## Rows from a dataset
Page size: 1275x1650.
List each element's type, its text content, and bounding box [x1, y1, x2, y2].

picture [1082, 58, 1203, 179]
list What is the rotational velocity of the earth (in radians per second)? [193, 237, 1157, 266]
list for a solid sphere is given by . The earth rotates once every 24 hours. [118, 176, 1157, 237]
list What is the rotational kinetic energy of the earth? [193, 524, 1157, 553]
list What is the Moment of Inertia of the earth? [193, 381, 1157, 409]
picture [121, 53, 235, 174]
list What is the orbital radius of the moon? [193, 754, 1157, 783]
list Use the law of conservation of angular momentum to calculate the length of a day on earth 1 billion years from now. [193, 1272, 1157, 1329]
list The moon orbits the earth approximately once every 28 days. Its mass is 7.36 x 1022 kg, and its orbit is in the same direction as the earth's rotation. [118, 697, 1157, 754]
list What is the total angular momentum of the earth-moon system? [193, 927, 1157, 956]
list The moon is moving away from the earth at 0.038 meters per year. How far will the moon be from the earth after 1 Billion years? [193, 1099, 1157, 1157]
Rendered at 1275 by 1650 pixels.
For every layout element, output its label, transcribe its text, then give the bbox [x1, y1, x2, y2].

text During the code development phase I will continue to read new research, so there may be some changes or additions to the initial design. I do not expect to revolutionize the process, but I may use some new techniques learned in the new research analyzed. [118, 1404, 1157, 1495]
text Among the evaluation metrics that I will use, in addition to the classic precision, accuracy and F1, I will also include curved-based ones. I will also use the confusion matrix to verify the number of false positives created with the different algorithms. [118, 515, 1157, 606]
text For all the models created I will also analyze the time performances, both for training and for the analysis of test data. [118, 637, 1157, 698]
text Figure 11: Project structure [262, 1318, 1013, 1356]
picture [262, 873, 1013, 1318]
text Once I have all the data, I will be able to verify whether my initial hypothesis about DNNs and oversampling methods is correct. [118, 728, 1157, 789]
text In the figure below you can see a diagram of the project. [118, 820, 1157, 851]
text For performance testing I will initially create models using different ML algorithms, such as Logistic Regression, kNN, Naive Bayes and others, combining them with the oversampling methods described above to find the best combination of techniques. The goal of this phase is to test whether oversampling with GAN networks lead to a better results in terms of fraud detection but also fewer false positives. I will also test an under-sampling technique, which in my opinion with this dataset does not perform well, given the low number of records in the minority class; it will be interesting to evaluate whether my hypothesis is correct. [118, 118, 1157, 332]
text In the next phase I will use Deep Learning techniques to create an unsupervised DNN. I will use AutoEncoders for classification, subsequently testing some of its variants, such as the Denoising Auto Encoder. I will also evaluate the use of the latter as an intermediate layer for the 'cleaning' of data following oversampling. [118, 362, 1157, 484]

## Task requirements
Recast every line of the entries above as a single numbered list, leaving out the blank lines.

## Finished task
1. Page size: 1275x1650.
2. List each element's type, its text content, and bounding box [x1, y1, x2, y2].
3. picture [1082, 58, 1203, 179]
4. list What is the rotational velocity of the earth (in radians per second)? [193, 237, 1157, 266]
5. list for a solid sphere is given by . The earth rotates once every 24 hours. [118, 176, 1157, 237]
6. list What is the rotational kinetic energy of the earth? [193, 524, 1157, 553]
7. list What is the Moment of Inertia of the earth? [193, 381, 1157, 409]
8. picture [121, 53, 235, 174]
9. list What is the orbital radius of the moon? [193, 754, 1157, 783]
10. list Use the law of conservation of angular momentum to calculate the length of a day on earth 1 billion years from now. [193, 1272, 1157, 1329]
11. list The moon orbits the earth approximately once every 28 days. Its mass is 7.36 x 1022 kg, and its orbit is in the same direction as the earth's rotation. [118, 697, 1157, 754]
12. list What is the total angular momentum of the earth-moon system? [193, 927, 1157, 956]
13. list The moon is moving away from the earth at 0.038 meters per year. How far will the moon be from the earth after 1 Billion years? [193, 1099, 1157, 1157]
14. Rendered at 1275 by 1650 pixels.
15. For every layout element, output its label, transcribe its text, then give the bbox [x1, y1, x2, y2].
16. text During the code development phase I will continue to read new research, so there may be some changes or additions to the initial design. I do not expect to revolutionize the process, but I may use some new techniques learned in the new research analyzed. [118, 1404, 1157, 1495]
17. text Among the evaluation metrics that I will use, in addition to the classic precision, accuracy and F1, I will also include curved-based ones. I will also use the confusion matrix to verify the number of false positives created with the different algorithms. [118, 515, 1157, 606]
18. text For all the models created I will also analyze the time performances, both for training and for the analysis of test data. [118, 637, 1157, 698]
19. text Figure 11: Project structure [262, 1318, 1013, 1356]
20. picture [262, 873, 1013, 1318]
21. text Once I have all the data, I will be able to verify whether my initial hypothesis about DNNs and oversampling methods is correct. [118, 728, 1157, 789]
22. text In the figure below you can see a diagram of the project. [118, 820, 1157, 851]
23. text For performance testing I will initially create models using different ML algorithms, such as Logistic Regression, kNN, Naive Bayes and others, combining them with the oversampling methods described above to find the best combination of techniques. The goal of this phase is to test whether oversampling with GAN networks lead to a better results in terms of fraud detection but also fewer false positives. I will also test an under-sampling technique, which in my opinion with this dataset does not perform well, given the low number of records in the minority class; it will be interesting to evaluate whether my hypothesis is correct. [118, 118, 1157, 332]
24. text In the next phase I will use Deep Learning techniques to create an unsupervised DNN. I will use AutoEncoders for classification, subsequently testing some of its variants, such as the Denoising Auto Encoder. I will also evaluate the use of the latter as an intermediate layer for the 'cleaning' of data following oversampling. [118, 362, 1157, 484]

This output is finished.